I was benchmarking if it is worth to put loop inside a callback function so I tested fourth order Runge-Kutta of on y'=y in C++, all with gcc 5.1 on Ubuntu with compilation command
g++ -std=c++11 -O3 -march=native --fast-math test.cpp
The Runge-Kutta loop
double dt=(t_end-t_0)/N;
auto y=y_0;
auto t=t_0;
for(size_t k=0;k<N;++k)
{
auto k_1=f(k*dt, y);
auto k_2=f(k*dt + 0.5*dt, y + 0.5*dt*k_1);
auto k_3=f(k*dt + 0.5*dt, y + 0.5*dt*k_2);
auto k_4=f(k*dt + dt, y + dt*k_3);
y+=dt*(k_1 + 2*k_2 + 2*k_3 + k_1)/6.0;
}
return y;
Inlining was achieved by a template and a function object. For dynamic binding a function pointer was used.
The Pentium M
Specs as given by /proc/cpuinfo
cpu family : 6
model : 13
model name : Intel(R) Pentium(R) M processor 1.73GHz
stepping : 8
microcode : 0x20
Frequency from sudo cpufreq-info
current policy: frequency should be within 800 MHz and 1.73 GHz.

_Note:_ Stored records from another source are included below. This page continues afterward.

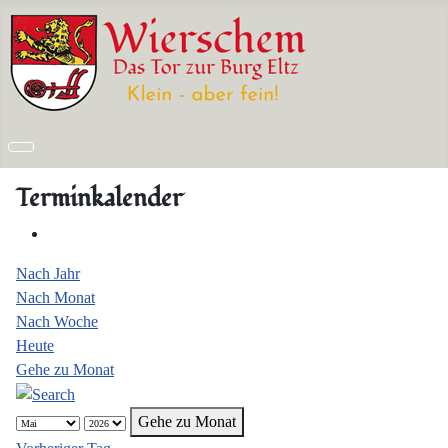
Terminkalender
Nach Jahr
Nach Monat
Nach Woche
Heute
Gehe zu Monat
Gehe zu Monat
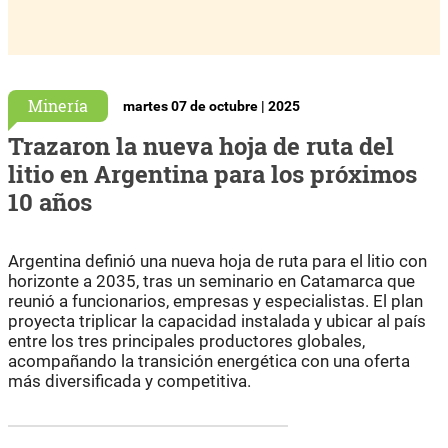
Minería
martes 07 de octubre | 2025
Trazaron la nueva hoja de ruta del
litio en Argentina para los próximos
10 años
Argentina definió una nueva hoja de ruta para el litio con
horizonte a 2035, tras un seminario en Catamarca que
reunió a funcionarios, empresas y especialistas. El plan
proyecta triplicar la capacidad instalada y ubicar al país
entre los tres principales productores globales,
acompañando la transición energética con una oferta
más diversificada y competitiva.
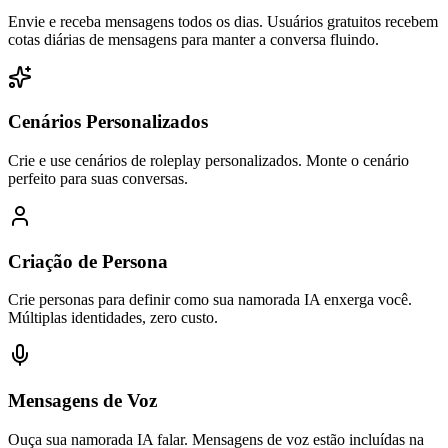
Envie e receba mensagens todos os dias. Usuários gratuitos recebem
cotas diárias de mensagens para manter a conversa fluindo.
Cenários Personalizados
Crie e use cenários de roleplay personalizados. Monte o cenário
perfeito para suas conversas.
Criação de Persona
Crie personas para definir como sua namorada IA enxerga você.
Múltiplas identidades, zero custo.
Mensagens de Voz
Ouça sua namorada IA falar. Mensagens de voz estão incluídas na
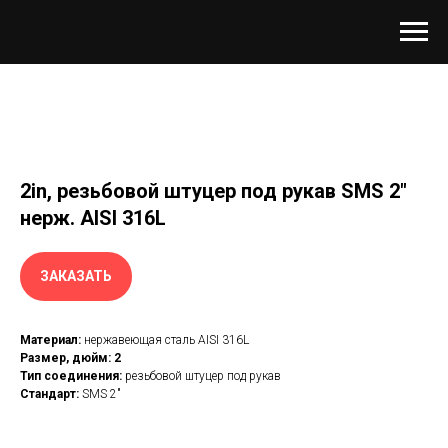
2in, резьбовой штуцер под рукав SMS 2"
нерж. AISI 316L
ЗАКАЗАТЬ
Материал:
нержавеющая сталь AISI 316L
Размер, дюйм: 2
Тип соединения:
резьбовой штуцер под рукав
Стандарт:
SMS 2"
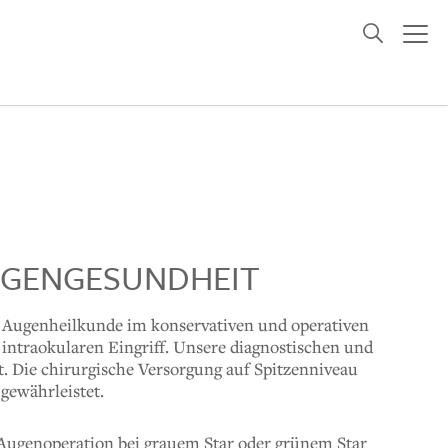
AUGENGESUNDHEIT
 Augenheilkunde im konservativen und operativen
intraokularen Eingriff. Unsere diagnostischen und
. Die chirurgische Versorgung auf Spitzenniveau
gewährleistet.
Augenoperation bei grauem Star oder grünem Star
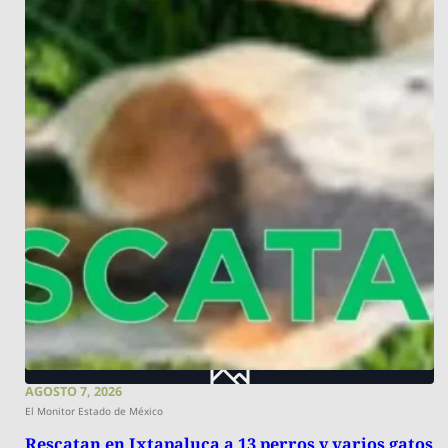
AGOSTO 7, 2026
El Monitor Estado de México
Rescatan en Ixtapaluca a 13 perros y varios gatos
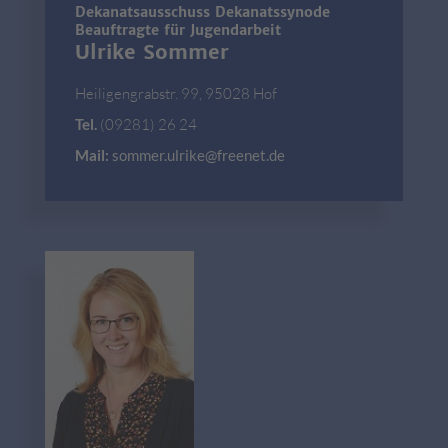
Dekanatsausschuss Dekanatssynode
Beauftragte für Jugendarbeit
Ulrike Sommer
Heiligengrabstr. 99, 95028 Hof
Tel.
(09281) 26 24
Mail:
sommer.ulrike@freenet.de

The governor "userspace" may decide which speed to use
within this range.
current CPU frequency is 1.73 GHz (asserted by call to hardware).
Results
ODE solution exp(1) diff Execution time
Function pointer 2.718281828037378 2.718281828459045 -4.21667145644733e-10 53321972
Inlined call 2.718281828037378 2.718281828459045 -4.21667145644733e-10 19916460
The Prescott:
Specs as given by /proc/cpuinfo
cpu family : 15
model : 4
model name : Intel(R) Pentium(R) 4 CPU 3.40GHz
stepping : 3
microcode : 0x5
Frequency from sudo cpufreq-info
current policy: frequency should be within 2.80 GHz and 3.40 GHz.
The governor "userspace" may decide which speed to use
within this range.
current CPU frequency is 3.40 GHz.
Results
ODE solution exp(1) diff Execution time
Function pointer 2.718281828037378 2.718281828459045 -4.21667145644733e-10 70811683
Inlined call 2.718281828037378 2.718281828459045 -4.21667145644733e-10 19928642
Comparison and question
So the Prescott performs no better (it seems to be much worse), than the much lower clocked Pentium M. Sure, Prescott had a very long pipeline, but my code is highly predictable since N=2^30. So what makes the Prescott that slow despite its high CPU frequency?